### To do
Which lines of the records below contain the string "source"? Report each of them.

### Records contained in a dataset
■ ■ ■ ■ ■ ■ ■

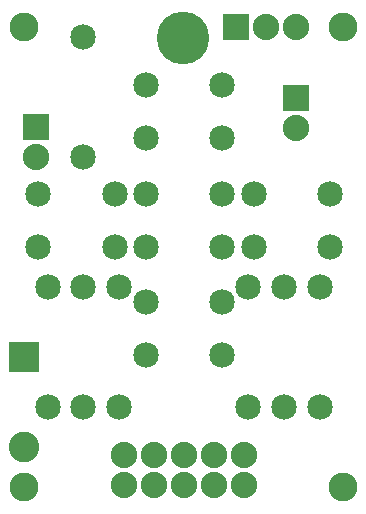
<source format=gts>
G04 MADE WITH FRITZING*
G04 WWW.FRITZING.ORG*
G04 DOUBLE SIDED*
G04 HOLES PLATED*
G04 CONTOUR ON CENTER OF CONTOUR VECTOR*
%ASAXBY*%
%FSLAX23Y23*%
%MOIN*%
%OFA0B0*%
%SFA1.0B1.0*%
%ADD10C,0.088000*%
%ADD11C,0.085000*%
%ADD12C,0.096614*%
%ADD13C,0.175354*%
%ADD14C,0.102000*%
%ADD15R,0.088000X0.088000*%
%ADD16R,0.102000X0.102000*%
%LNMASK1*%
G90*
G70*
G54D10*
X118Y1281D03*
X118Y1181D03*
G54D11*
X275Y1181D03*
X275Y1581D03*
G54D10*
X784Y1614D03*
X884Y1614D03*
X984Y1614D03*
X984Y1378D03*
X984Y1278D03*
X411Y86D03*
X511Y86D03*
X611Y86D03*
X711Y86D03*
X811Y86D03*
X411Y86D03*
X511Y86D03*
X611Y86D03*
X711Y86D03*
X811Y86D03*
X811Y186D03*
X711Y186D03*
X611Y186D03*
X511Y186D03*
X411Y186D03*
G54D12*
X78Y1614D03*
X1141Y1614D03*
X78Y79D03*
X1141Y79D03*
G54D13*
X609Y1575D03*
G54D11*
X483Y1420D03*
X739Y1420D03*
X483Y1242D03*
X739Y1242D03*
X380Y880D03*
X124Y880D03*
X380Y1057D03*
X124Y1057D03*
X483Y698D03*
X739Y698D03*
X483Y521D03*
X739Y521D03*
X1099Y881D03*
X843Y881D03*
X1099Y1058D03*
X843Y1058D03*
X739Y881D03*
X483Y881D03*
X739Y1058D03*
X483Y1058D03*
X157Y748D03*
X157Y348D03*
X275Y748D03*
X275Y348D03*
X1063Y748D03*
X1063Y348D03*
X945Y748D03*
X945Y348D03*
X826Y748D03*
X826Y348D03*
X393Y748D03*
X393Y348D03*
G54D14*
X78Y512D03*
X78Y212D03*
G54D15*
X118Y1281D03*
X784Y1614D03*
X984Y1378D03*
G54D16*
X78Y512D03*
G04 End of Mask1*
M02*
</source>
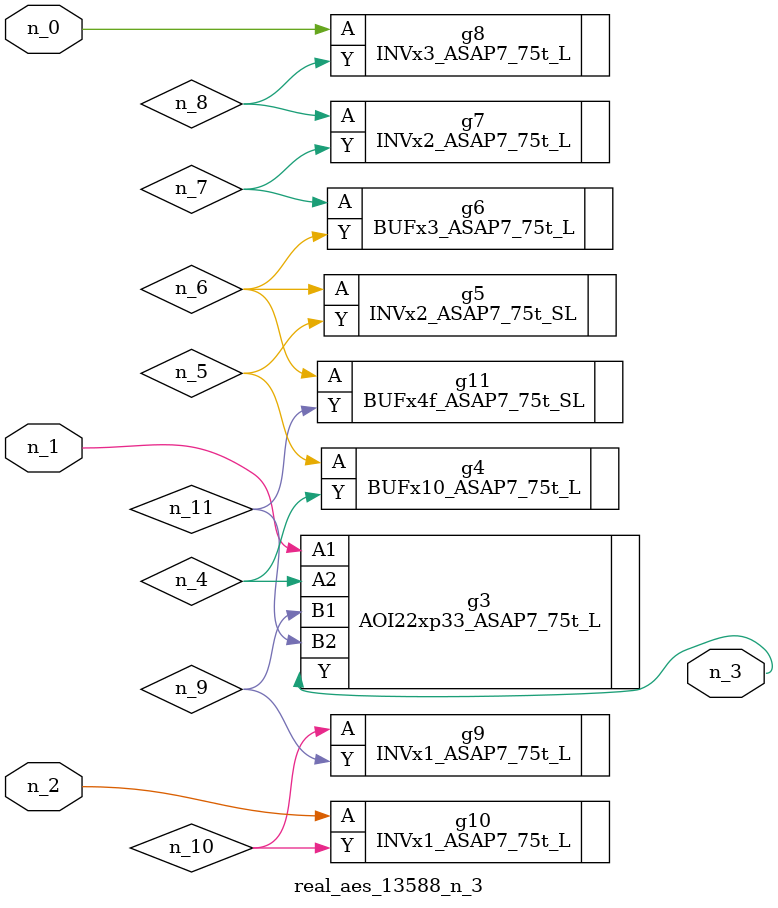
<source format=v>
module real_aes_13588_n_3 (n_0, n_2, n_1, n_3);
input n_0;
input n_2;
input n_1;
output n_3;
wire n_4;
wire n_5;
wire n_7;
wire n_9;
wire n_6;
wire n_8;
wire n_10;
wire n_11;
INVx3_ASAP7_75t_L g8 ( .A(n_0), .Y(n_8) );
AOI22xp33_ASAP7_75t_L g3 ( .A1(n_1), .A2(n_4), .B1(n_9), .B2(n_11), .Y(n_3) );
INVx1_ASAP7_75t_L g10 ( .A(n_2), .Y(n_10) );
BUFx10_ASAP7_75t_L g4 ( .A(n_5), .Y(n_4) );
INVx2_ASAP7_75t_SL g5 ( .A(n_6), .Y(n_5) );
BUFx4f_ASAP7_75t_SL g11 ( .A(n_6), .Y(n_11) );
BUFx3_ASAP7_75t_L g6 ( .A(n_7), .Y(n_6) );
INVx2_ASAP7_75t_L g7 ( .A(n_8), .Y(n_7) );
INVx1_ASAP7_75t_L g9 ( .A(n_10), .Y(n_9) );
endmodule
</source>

■ ■ ■ ■ ■ ■ ■

### Solution for this task
<source format=gts>
</source>
<source format=v>
</source>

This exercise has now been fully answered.